In a pre-processing step I’ve built a sparse point cloud of the place using my SFMToolkit. Each vertex of the point cloud has several 2D Sift features correspondences. I’ve only kept one Sift descriptor per vertex (mean of the descriptors) and put all descriptors in an index using Flann.

For each frame of the video to be augmented, I’ve extracted Sift feature with SiftGPU and then matched them using Flann 2-nearest neighbor search and a distance ratio threshold. The Flann matching is done in parallel with boost::threadpool. The matches computed contains a lot of outliers. So I have implemented a Ransac pose estimator using EPnP that permits to filter bad 2d/3d correspondences.

Performance

My implementation is slow (due to my implementation of Ransac EPnP that could be improved).

Sift first octave: -1
Sift extraction: 49ms 2917 features
Sift matching: 57ms (parallel matching using Flann)
Ransac EPnP: 110ms 121 inliers of 208 matches
Global: 4.6fps (9.4fps without pose estimation)

Sift first octave: 0
Sift extraction: 32ms 707 features
Sift matching: 15ms (parallel matching using Flann)
Ransac EPnP: 144ms 62 inliers of 93 matches
Global: 5.2fps (21.2fps without pose estimation)

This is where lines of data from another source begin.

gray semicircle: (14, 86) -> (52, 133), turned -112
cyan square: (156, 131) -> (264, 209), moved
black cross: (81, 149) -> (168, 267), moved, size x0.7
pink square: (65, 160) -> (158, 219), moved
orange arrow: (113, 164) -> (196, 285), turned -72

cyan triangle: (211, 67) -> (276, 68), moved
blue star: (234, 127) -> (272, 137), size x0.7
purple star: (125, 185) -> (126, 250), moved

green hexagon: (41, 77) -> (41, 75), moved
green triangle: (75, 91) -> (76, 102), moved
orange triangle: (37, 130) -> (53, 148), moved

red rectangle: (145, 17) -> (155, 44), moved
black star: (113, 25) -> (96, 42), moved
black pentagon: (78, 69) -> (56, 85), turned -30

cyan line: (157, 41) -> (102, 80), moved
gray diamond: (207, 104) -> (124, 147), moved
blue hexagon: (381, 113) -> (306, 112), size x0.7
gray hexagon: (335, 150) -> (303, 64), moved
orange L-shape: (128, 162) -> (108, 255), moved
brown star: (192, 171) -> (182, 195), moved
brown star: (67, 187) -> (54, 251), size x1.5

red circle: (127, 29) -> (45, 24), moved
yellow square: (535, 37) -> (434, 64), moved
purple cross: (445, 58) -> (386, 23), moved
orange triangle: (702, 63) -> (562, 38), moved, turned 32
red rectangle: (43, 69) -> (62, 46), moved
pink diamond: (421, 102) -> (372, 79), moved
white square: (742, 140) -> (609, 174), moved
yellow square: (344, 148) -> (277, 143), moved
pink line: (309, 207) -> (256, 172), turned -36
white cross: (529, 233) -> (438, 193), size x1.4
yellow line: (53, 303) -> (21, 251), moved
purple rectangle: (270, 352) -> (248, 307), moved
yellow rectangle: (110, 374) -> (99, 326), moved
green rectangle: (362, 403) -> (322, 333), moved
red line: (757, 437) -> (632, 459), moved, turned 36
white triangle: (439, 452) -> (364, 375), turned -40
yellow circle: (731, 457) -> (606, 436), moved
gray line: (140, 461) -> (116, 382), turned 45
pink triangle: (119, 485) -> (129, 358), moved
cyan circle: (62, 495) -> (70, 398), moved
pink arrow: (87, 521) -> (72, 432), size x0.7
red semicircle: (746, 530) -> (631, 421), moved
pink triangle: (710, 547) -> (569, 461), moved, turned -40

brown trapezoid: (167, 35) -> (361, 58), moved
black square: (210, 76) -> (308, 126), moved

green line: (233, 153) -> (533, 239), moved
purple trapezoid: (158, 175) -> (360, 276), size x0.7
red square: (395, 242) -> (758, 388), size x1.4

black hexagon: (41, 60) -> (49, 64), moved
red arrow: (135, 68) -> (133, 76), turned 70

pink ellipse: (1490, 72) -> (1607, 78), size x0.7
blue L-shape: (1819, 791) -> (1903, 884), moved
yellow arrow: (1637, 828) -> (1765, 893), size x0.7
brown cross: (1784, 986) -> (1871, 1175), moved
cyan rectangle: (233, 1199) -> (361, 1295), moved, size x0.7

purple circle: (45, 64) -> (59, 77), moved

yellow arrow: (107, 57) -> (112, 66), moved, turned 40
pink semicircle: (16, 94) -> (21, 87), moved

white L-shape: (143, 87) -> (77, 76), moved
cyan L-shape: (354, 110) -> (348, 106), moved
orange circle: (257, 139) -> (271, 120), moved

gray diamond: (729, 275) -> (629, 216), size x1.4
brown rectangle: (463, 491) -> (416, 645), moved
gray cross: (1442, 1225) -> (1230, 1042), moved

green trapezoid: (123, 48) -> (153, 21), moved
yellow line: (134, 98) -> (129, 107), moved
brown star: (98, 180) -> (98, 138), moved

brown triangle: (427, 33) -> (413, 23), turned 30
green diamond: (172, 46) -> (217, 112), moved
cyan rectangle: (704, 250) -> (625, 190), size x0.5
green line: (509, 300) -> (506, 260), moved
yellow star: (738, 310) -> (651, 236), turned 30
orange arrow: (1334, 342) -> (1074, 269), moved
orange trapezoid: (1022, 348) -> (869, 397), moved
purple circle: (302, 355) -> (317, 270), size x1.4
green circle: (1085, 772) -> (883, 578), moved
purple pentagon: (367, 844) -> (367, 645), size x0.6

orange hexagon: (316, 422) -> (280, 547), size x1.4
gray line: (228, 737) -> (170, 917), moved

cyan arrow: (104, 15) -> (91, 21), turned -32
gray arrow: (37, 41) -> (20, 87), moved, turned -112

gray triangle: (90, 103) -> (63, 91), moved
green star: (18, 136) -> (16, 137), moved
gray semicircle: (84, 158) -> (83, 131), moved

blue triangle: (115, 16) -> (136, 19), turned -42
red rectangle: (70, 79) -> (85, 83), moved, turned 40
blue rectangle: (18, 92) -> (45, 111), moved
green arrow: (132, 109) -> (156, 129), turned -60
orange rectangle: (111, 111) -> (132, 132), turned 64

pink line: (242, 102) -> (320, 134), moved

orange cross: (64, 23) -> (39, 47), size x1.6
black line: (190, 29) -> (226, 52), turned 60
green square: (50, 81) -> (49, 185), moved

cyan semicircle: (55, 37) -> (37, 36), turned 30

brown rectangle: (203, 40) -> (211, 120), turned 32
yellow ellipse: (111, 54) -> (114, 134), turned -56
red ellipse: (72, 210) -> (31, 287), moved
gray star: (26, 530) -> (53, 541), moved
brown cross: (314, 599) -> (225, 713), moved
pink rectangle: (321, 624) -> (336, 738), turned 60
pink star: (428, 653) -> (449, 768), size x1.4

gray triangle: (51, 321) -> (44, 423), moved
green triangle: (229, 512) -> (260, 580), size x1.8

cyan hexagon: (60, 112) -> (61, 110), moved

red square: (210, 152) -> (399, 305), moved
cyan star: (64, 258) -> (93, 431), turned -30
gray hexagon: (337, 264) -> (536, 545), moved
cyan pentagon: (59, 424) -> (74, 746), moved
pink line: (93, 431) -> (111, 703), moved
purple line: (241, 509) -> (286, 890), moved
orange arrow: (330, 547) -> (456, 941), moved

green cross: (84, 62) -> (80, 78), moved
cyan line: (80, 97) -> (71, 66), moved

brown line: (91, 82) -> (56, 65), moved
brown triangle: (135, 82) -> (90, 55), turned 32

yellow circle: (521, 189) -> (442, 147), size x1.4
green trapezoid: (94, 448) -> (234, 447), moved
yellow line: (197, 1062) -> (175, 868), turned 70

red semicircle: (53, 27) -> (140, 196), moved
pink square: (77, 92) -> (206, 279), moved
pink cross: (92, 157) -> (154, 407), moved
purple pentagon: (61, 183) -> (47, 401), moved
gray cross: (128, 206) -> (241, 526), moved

The slowness is not a so big issue because it doesn’t need to run at 30fps. Indeed the goal of my prototype is to have absolute pose with this tracking system each second and relative pose using inertial system available on mobile device (or using KLT tracking).

Issue

  • Performance (faster is better ;-) )
  • Point cloud reference is not always accurate (Bundler fault)

In another post I’ll introduce alternative to Bundler: faster and more accurate.